シカの誘引狙撃 その2 必要な技能

1. 場所の選定。安全第一は言うまでもないが、どういった場所をシカが好み、どこを通って移動するか、ということがある程度分かっていないと、誘引するのに適切な場所を選べないだろう。獣道がついていても、最近シカが通っているかどうかが判断できないと、効率が落ちることになる。狙撃地点については、シカから発見されにくく、なおかつ狙撃しやすい場所を見つける感覚が必要になる。

2. 場所を整える。場合によっては、誘引場所の見通しを確保するため、枝を落としたり、藪を刈ったりすることがある。逆に狙撃場所は、シカから見つかりにくいように、倒木や葉の付いた枝を配置したりする。また、長時間待機しやすいよう、整地することもあるだろう。林道から狙撃地点までのルートも、歩きやすいよう整えることがある。鋸やスコップといった基本的な道具を使える必要がある。
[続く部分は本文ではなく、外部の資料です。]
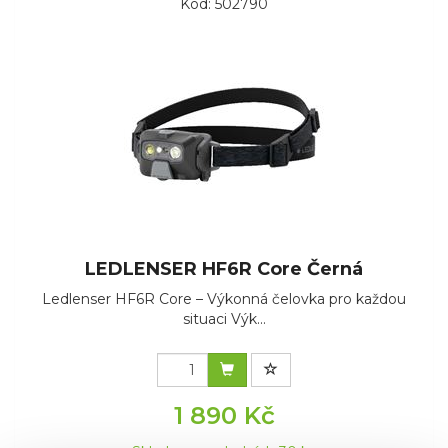
Kód: 502790
LEDLENSER HF6R Core Černá
Ledlenser HF6R Core – Výkonná čelovka pro každou
situaci Výk...
1 890 Kč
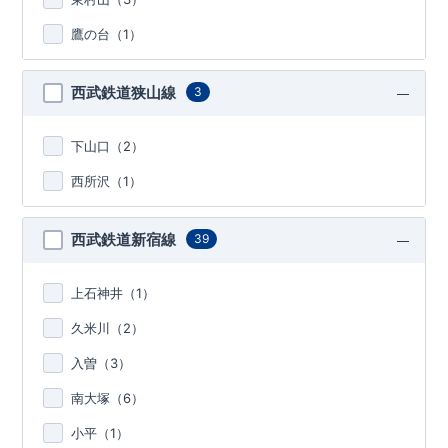
鷹の台（
1
）
西武鉄道狭山線
3
下山口（
2
）
西所沢（
1
）
西武鉄道新宿線
39
上石神井（
1
）
久米川（
2
）
入曽（
3
）
南大塚（
6
）
小平（
1
）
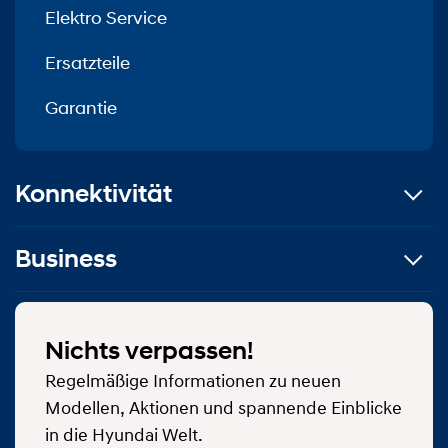
Elektro Service
Ersatzteile
Garantie
Konnektivität
Business
Nichts verpassen!
Regelmäßige Informationen zu neuen
Modellen, Aktionen und spannende Einblicke
in die Hyundai Welt.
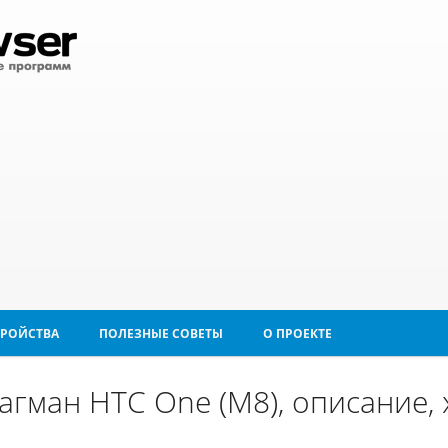
ТРОЙСТВА
ПОЛЕЗНЫЕ СОВЕТЫ
О ПРОЕКТЕ
гман HTC One (M8), описание, 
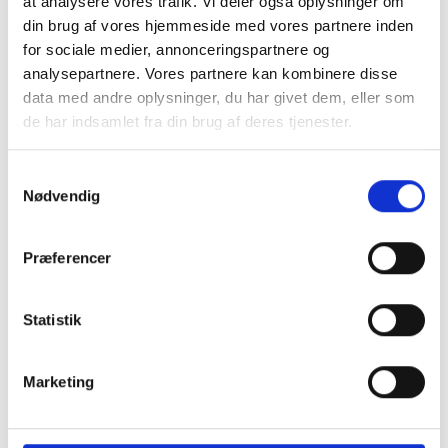
at analysere vores trafik. Vi deler også oplysninger om
din brug af vores hjemmeside med vores partnere inden
for sociale medier, annonceringspartnere og
analysepartnere. Vores partnere kan kombinere disse
PARFORHOLD MED ADHD ELLER
data med andre oplysninger, du har givet dem, eller som
ADD
de har indsamlet fra din brug af deres tjenester.
Samtykkevalg
Nødvendig
Præferencer
Statistik
Marketing
UTROSKAB FÅ HJÆLP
3. 静かに安全に林内を移動する。忍び猟よりは移動時の音を気にする必要が無いが、それでもあまりガサガサ音を立てたり、斜面で滑り落ちたりしていては、シカを逃してしまう可能性が高まる。それに何より、単独での行動時は滑落や転倒が命取りになる。ある程度、林内の斜面を安全に・自信を持って歩ける技術・装備が不可欠である。

4. 静かに待っている。これは巻狩の待ちでも同じだが、2時間あるいはそれ以上に獲物が来るのを待つことになるので、じっとしていられない性分の人には合わない猟法だろう。狙撃地点に付いたあと、弾を装填したり道具の出し入れをしたりすることになるが、あらゆる動作を静かに丁寧に行う必要があるので、がさつな人にも向かない。基本的に冬季に行うので、寒さに耐えられることも必要になる。

5. 目と耳がいい。双眼鏡や電子防音イヤーマフなどを使用することで、視力と聴力はある程度補えるが、待っている間ずっと双眼鏡を覗いているのも疲れるし、電子防音イヤーマフも雑音が入るのが気になったりする。誘引場所の付近で何かが動いた、ということを裸眼、あるいは負担にならない矯正器具を付けた状態で気づけるほうが良いだろう。環境と距離に依るが、誘引地点を静かに歩いているシカの足音は、狙撃地点からだと全く聞こえないと思ったほうがいい。耳が悪いと困るのは、付近を通る人間の話し声や、クマやイノシシの接近に気づきにくい場合である。

6. 正確な射撃。当然ながら、誘引地点にいるシカの急所に当てられるだけの装備と腕がなければ、狙撃することはできない。基本的に射撃姿勢は自由である。つまり、立射をする必要はなく、膝射や伏射でなおかつ依託をしてもいい。私は、倒木や立木に委託した状態で座射するようにしている。長年銃で大物猟をしてきた人の中にも、バックショットで走っている動物を撃つことに慣れているせいか、静止物に対して1発弾 (スラッグ・ライフル弾)を正確に打ち込む技能が低い人がいる。あるいはもっとひどい人だと、照準を調整していない、頬付けができていない、という人もいる。コール猟の場合は獲物との距離も近くなりがちで、なおかつ連射もしやすいのでそれでも問題ないが、誘引場所と狙撃場所が離れていて見通しも悪い場合は、最初の1発で当てないと、銃声に驚いて走り出したあとの2発目、3発目はまず当たらないし、危険なので発砲自体を避けるべきである。

7. 追跡する。半矢で逃げられた場合、ある程度は追跡して消息を確かめるのが望ましい。犬を連れているわけではないので、自力で血痕や足跡を追跡することになるが、このときも周囲の地形や獣道の走り方を把握していると追跡しやすい。

8. 搬出・解体・埋設処理する。これは忍び猟でも同じだが、単独でやる場合は特に、動物を撃ち殺す前にこの技術を身に着けておく必要がある。これらが手早く行えないと、時間内 (場合によっては暗くなる前)にきちんと作業を終えて家に帰れないという状況が生じ、大変危険である。

私が思うに、巻狩というのは個々の能力が低くても、運が良ければ撃てる状態を生み出しやすい。射撃が上手くなくても、バックショットを景気よく鳴らせば当たる可能性がある。誘引狙撃の場合は、単独あるいは少人数で行うこと、また正確な射撃が求められることから、それなりに練度を上げないと、まぐれで捕れる可能性は低いように思う。次回からは、誘引狙撃の実際的な手順について詳しく書いていくつもりである。